A coalition of Republican congressmen have introduced the Stop Pay for Violent Offenders Act, which would suspend pay for military service members if charged with a violent offense, including rape, sexual assault, or murder.
The bill comes as a response to the revelation that the alleged Fort Hood Massacre shooter, Nidal Hasan, has received over $278,000 worth of military pay while awaiting trial for charges of 13 counts of premeditated murder and 32 counts of attempted murder.
The representatives co-sponsoring the bill include Reps. Joe Barton (R-TX), Tim Griffin (R-AR), Tom Rooney (R-FL), and Frank Wolf, (R-VA).
"It is outrageous that taxpayers continue to pay an accused terrorist that killed more than a dozen people," said U.S. Rep. Joe Barton, R-Texas. "Does anyone think this make sense? You are innocent until proven guilty in this country, but that doesn't mean you should be rewarded while awaiting trial."

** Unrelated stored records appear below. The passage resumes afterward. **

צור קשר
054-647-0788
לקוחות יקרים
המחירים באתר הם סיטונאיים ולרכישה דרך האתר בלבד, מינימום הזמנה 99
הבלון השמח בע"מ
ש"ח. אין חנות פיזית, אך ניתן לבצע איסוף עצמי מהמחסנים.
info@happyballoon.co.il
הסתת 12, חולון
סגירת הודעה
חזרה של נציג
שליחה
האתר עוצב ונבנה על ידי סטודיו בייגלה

Hasan’s trial, which began Tuesday, added fuel to the fire once Hasan, representing himself, admitted he was guilty of the charges held against him. During his brief opening statement, he confessed that he “is the shooter,” and explained that his motivation came from jihadist principles, which led him to shoot American soldiers to stop the ‘war on Islam.’
"Evidence from this trial will only show one side,” he said. “I was on the wrong side but I switched sides."
Furthermore, Hasan’s ‘standby attorneys’ assigned to his case have reason to believe Hasan is intentionally seeking the death penalty, hoping that his assassination by the ‘American Government’ will inspire the jihadist movement and extreme Islamists to act out against his death. His lawyers have spoken out against Hasan’s tactics, saying it would be “morally repugnant” for them to help him achieve the death sentence for such purposes.
It is hard to reconcile how American tax dollars were used to the pay the salary of a man who has admitted to murdering American soldiers to promote the jihadist movement. The proposed bill to suspend the salary of military personnel accused of violent offenses is noble in principle; however, as criminal defense attorney Jeff Ifrah points out, it will be difficult to implement the bill in a fair and balanced way.
Such a bill would be harmful to military personnel who are accused, but found not guilty, of violent offenses. Suspending their salaries would have damaging effects on their personal lives (unable to pay mortgages, car payments, etc.), which is one way of dishing out punishment before the accused is found guilty.
Hasan’s case is indeed rare and should not necessarily dictate government legislation that would place financial burden on military members, who are always innocent until proven guilty. However, American taxpayers deserve to know why Hasan’s trial was delayed for years (mostly due to his requests) while he raked in nearly $300,000 of their hard-earned money.